In some important ways, a symmetrical connection is “better” than an asymmetrical connection, while “more” bandwidth is “better” than less bandwidth.
For suppliers, who must make the capital investments, it matters whether 100 Mbps or 1,000 Mbps is the ubiquitous offering. But if the market standard is set by a competitor offering 1 Gbps, the upgrades simply must be made.
Of course, headline speed is not the only issue. Lots of consumers will conclude that 100 Mbps at a lower price is preferable to 1,000 Mbps at a higher price.
But it wasn’t so long ago that government policymakers and Internet service providers were talking about building ubiquitous 30 Mbps “ultra-fast” connections, so rapid progress is being made, in some markets and nations.

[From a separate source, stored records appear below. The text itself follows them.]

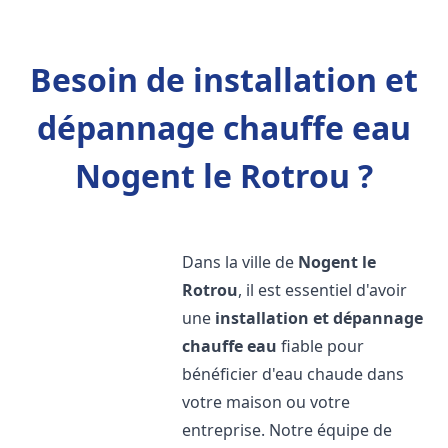
Besoin de installation et
dépannage chauffe eau
Nogent le Rotrou ?
Dans la ville de
Nogent le
Rotrou
, il est essentiel d'avoir
une
installation et dépannage
chauffe eau
fiable pour
bénéficier d'eau chaude dans
votre maison ou votre
entreprise. Notre équipe de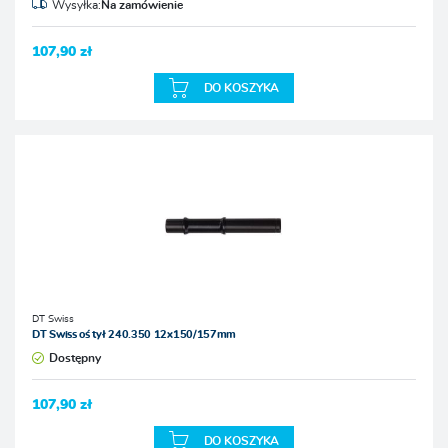
Wysyłka:
Na zamówienie
107,90 zł
DO KOSZYKA
DT Swiss
DT Swiss oś tył 240.350 12x150/157mm
Dostępny
107,90 zł
DO KOSZYKA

The typical fixed broadband consumer in the U.S. saw average download speeds greater than 50 Mbps for the first time ever during the first six months of 2016, topping out at 54.97 Mbps in June. That represents a 42 percent increase in download speed year-over-year, according to Ookla.
According to the U.S. Department of Commerce, 59 percent of U.S. population in 2013 could buy service of at least 100 Mbps download speed, according to the Department of Commerce.
About eight percent could, three years ago, choose from at least two 100 Mbps providers, and one percent could choose from three.
With Comcast, AT&T, CenturyLink, Google Fiber and others now rolling out gigabit access service, those figures likely are far too conservative. In fact, U.S. Internet access speeds have been doubling or tripling every five years.
So the U.S. Department of Commerce figures are, by now, quite out of date. At the usual rates of development, the average U.S. consumer should have access to 200 Mbps or more by about 2018.